NO WRITER ATTRIBUTED

THE axiom that this country's tangled Selective Service System is bound to be unfair to somebody fell with a crash on the Harvard community yesterday. The National Security Council's draft directive puts almost all college seniors and most first-year graduate students at the head of the line for next year's draft calls. No one here next year will be able to believe President Johnson's reassurance that United States society can continue to roll along in the face of the Vietnam debacle. Three-quarters of the second-year law class will go off to war, and there will be similar depletion in all other University graduate schools.

Ending deferments for graduate students could plausibly be part of the thorough reform the Selective Service System needs. But combined with the present policy of drafting the oldest men classified 1-A first, yesterday's directive is a bit of careless expediency--clearly unfair to the students who would have filled the nation's graduate schools next year. General Hershey's statement that a random age mix could not be feasibly implemented is a commentary on the disarray of Selective Service administration, which needs reorganization as badly as its system of deferments.

The National Security Council directive comes just a week after President Pusey pleaded to a congressional subcommittee for a more equitable mix. The decision is a slap in the face to Pusey and the academic community for which he spoke. It is even a disservice to the military, which General Hershey himself has said is worse off with older men than young draftees.
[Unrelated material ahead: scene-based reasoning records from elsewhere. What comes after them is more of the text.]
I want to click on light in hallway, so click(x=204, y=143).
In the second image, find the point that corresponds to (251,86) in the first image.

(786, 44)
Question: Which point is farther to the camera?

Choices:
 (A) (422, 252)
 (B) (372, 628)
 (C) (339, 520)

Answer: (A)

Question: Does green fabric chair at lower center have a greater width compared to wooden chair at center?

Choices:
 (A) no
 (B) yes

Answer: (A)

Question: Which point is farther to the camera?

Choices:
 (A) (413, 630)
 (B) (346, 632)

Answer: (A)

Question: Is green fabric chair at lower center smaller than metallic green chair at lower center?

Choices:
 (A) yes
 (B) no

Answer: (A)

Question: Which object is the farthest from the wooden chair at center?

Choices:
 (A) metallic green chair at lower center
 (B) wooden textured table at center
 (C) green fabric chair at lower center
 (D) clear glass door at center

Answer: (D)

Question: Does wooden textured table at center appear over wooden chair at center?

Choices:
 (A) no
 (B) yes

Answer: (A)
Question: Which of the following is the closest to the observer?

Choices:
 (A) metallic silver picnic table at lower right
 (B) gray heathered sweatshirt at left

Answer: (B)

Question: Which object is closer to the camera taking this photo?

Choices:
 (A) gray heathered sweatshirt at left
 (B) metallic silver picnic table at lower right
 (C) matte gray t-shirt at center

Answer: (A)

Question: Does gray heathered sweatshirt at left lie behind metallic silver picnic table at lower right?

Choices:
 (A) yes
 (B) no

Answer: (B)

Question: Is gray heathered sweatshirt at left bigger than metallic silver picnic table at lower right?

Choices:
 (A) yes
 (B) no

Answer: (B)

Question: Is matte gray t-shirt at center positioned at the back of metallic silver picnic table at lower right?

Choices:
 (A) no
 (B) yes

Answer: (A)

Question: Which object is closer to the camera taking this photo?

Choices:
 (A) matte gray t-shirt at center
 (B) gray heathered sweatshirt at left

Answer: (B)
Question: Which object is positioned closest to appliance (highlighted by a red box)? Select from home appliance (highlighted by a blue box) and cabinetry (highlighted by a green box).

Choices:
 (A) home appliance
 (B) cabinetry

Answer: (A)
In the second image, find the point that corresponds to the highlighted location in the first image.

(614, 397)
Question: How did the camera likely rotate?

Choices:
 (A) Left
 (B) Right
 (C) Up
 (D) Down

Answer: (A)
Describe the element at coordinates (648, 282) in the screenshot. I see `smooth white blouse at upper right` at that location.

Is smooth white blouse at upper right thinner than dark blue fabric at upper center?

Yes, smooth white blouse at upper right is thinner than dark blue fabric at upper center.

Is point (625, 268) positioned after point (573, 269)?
The inequitable action does have two pale virtues. Johnson has ended the shameful delay which threatened to leave the status of graduating seniors unresolved until next fall. And the National Security Council has avoided the folly of trying to sort out some fields of graduate study as more worthy of deferment than others.

There is a faint hope that Johnson's egregious mishandling of the draft dilemma may stir Congress to implement Senator Edward M. Kennedy's Selective Service reform bill--which would substitute random selection for the oldest-first policy. If Congress, like the President, avoids reevaluating the bizarre draft system, it will continue to exacerbate American frustration with an irrational war policy.